Qui sta l’importanza di questa festa: l’autorità del Signore su ogni sua creatura, diventa la nostra grande dignità. Nessuno può toglierci la nostra libertà perché siamo di Cristo: la creazione già ci mette nelle sue mani, e viviamo unicamente perché lui ci crea in ogni istante della nostra vita. Ma anche la Redenzione ci rende suoi, perché col suo Sangue ci ha ottenuto la vita beata che non ha fine. La nostra lotta per la libertà è una lotta per affermare che solo Dio può essere considerato sopra di noi e avendo vera autorità su di noi. E questa è la nostra dignità e dobbiamo esserne gelosi, di una sana e buona gelosia che non toglie nulla agli altri, anzi condivide ciò che ha ricevuto. 

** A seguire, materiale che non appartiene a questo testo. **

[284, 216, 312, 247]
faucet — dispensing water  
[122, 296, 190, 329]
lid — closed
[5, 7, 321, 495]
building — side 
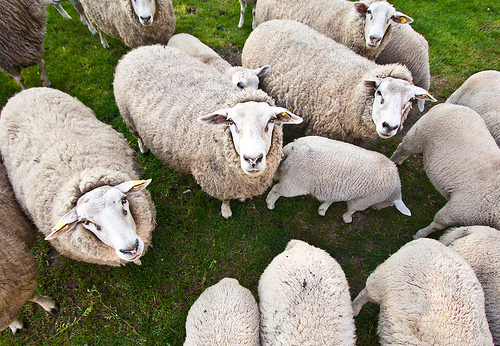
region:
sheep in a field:
[39, 28, 414, 331]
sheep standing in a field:
[43, 54, 428, 332]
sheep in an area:
[64, 58, 454, 344]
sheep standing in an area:
[94, 41, 476, 311]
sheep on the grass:
[27, 27, 444, 343]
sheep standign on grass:
[72, 36, 338, 341]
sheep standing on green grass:
[100, 50, 477, 287]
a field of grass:
[62, 48, 489, 340]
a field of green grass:
[22, 19, 434, 344]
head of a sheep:
[205, 94, 306, 188]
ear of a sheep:
[39, 213, 91, 250]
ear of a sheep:
[120, 170, 170, 201]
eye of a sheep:
[80, 213, 99, 230]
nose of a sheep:
[117, 238, 147, 270]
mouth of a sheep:
[120, 239, 166, 268]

La storia della Chiesa, nella sua parte sana, dai martiri dell’impero romano agli attuali, dai santi “sociali” alla Giovanni Bosco ai giovani che non hanno voluto conformarsi all’andazzo dei loro coetanei, è sempre stata una rivendicazione di questa regalità, unica e incondivisibile del Cristo Re. La Chiesa infatti vive seguendolo con fedeltà, e anche nella lotta contro le potenze avverse, continuando la battaglia di Gesù Cristo col Tentatore nel deserto. Questi vorrebbe strappare il potere a colui che è il nostro vero Bene, per allettarci con miraggi di false felicità, ma il Signore è responsabile del suo gregge e lotta per non farselo strappare. Non possiamo mai dimenticare che il vero ed unico Re ha dato la sua vita per il suo popolo e l’ha salvato per poterlo introdurre nel vero ed unico Regno. 

Non dobbiamo desiderare o rivendicare null’altro e la lotta per far continuamente ritornare la Chiesa all’umiltà del suo Maestro e Signore è la vera fedeltà al Regno e al Re.